Abstract

The significance of multiple scales within processes of global environmental change has attracted increasing attention. Yet the fundamental tasks of linking multiple levels at which regulatory decisions are required to multiple scales of impacts have only recently been identified. This paper addresses the importance of attention to multiple scales in regulatory decisions, how those decisions should link together across scales of governance or decision-making, and how mismatches among scales of impact and scales of regulation can lead to regulatory gaps and breakdowns. This paper begins by presenting a definition of a cross-scale regulatory problem, building on the concept of an externality. It argues that virtually all-significant environmental regulatory problems involve multiple scales at which decisions are required, and that coordination of these decisions is one of the major issues in regulatory design.

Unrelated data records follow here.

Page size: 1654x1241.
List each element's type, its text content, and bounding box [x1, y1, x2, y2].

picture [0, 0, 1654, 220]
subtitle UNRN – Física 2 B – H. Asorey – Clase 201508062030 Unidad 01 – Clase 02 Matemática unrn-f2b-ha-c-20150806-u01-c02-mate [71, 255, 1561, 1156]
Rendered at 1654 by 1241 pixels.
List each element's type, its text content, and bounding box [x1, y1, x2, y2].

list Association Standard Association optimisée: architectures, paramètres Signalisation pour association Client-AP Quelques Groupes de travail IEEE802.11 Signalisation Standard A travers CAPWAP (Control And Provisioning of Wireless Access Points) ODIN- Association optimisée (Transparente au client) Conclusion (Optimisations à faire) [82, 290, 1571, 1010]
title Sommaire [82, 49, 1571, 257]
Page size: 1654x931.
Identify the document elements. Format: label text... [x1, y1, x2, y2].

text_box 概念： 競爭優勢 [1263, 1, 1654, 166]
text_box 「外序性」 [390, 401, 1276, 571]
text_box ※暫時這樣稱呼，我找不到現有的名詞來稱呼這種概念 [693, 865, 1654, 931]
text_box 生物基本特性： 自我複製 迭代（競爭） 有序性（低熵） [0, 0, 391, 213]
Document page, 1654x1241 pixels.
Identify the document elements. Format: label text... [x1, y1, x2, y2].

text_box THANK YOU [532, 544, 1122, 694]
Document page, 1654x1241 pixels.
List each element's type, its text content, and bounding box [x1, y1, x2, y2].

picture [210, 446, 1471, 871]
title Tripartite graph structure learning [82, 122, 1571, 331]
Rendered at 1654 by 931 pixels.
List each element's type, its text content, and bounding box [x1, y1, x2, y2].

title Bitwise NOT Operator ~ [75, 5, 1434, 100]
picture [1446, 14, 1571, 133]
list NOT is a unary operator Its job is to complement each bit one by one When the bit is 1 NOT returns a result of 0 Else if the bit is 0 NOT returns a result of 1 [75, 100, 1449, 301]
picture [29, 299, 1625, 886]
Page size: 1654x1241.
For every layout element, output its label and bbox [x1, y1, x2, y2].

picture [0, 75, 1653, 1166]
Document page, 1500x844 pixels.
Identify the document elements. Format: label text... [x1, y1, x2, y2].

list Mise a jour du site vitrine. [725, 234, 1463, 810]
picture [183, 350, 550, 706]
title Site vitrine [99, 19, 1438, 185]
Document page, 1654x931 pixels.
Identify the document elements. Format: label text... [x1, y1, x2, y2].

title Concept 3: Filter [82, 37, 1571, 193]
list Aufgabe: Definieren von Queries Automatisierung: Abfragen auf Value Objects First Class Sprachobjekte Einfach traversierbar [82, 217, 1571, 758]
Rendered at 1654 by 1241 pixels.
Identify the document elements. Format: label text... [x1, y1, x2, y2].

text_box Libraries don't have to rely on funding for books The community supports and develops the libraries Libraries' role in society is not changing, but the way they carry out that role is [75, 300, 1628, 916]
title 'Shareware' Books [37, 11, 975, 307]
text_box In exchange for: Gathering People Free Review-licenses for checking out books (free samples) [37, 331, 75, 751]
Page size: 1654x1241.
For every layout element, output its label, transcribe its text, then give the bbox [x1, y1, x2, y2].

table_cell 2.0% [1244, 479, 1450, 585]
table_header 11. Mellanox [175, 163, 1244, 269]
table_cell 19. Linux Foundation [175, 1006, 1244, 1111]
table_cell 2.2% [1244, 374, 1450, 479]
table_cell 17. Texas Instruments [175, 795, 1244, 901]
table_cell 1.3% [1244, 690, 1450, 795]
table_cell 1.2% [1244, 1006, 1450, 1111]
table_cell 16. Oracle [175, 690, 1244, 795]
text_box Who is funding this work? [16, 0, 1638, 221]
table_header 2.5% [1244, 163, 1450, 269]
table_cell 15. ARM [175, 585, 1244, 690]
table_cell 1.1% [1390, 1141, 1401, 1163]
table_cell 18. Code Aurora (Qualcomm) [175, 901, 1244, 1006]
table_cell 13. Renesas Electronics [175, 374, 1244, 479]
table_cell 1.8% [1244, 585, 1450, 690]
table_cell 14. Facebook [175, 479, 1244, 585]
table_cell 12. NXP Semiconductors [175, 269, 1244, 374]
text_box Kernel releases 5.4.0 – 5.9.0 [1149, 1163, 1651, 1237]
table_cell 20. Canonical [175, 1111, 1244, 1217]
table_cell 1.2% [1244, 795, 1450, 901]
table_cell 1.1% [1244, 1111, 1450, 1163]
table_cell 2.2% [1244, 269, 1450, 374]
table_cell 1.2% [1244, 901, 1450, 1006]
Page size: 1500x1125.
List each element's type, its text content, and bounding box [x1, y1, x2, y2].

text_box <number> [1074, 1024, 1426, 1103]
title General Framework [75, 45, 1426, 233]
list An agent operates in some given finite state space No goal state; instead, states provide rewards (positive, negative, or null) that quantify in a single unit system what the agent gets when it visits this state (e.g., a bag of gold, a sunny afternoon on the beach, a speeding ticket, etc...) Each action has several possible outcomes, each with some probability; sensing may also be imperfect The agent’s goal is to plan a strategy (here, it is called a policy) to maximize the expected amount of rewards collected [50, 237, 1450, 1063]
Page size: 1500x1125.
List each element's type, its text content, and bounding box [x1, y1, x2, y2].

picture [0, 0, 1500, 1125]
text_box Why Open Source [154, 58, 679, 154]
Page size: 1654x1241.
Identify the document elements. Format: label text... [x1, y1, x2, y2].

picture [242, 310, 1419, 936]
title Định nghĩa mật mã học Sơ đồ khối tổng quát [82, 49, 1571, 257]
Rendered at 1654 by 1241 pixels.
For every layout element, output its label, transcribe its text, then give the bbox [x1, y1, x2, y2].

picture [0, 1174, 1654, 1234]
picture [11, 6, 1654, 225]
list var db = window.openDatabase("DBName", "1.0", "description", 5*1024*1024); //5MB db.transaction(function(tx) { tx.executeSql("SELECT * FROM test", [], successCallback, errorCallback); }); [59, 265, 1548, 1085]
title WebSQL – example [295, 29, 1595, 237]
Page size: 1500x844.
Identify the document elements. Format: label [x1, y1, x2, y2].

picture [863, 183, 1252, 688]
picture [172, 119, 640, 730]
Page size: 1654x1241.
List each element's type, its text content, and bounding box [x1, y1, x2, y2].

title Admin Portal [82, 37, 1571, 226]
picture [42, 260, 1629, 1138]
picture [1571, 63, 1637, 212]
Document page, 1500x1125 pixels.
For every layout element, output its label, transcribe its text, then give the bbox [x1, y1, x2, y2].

The paper provides a generalization of what is needed for effective cross-scale regulation, and then discusses the example of salmon aquaculture in British Columbia to illustrate these points. In our view, gaps and mismatches in the regulatory framework across institutional scales appear to contribute to social controversy over salmon aquaculture. These gaps include (i) the site-by-site orientation of the current regulatory process, even though the major impacts are cumulative, and regional in significance, and (ii) the degree to which limitations on the extent of salmon aquaculture are implemented by local governments, even though provincial and federal governments have the mandate and expertise to address these questions.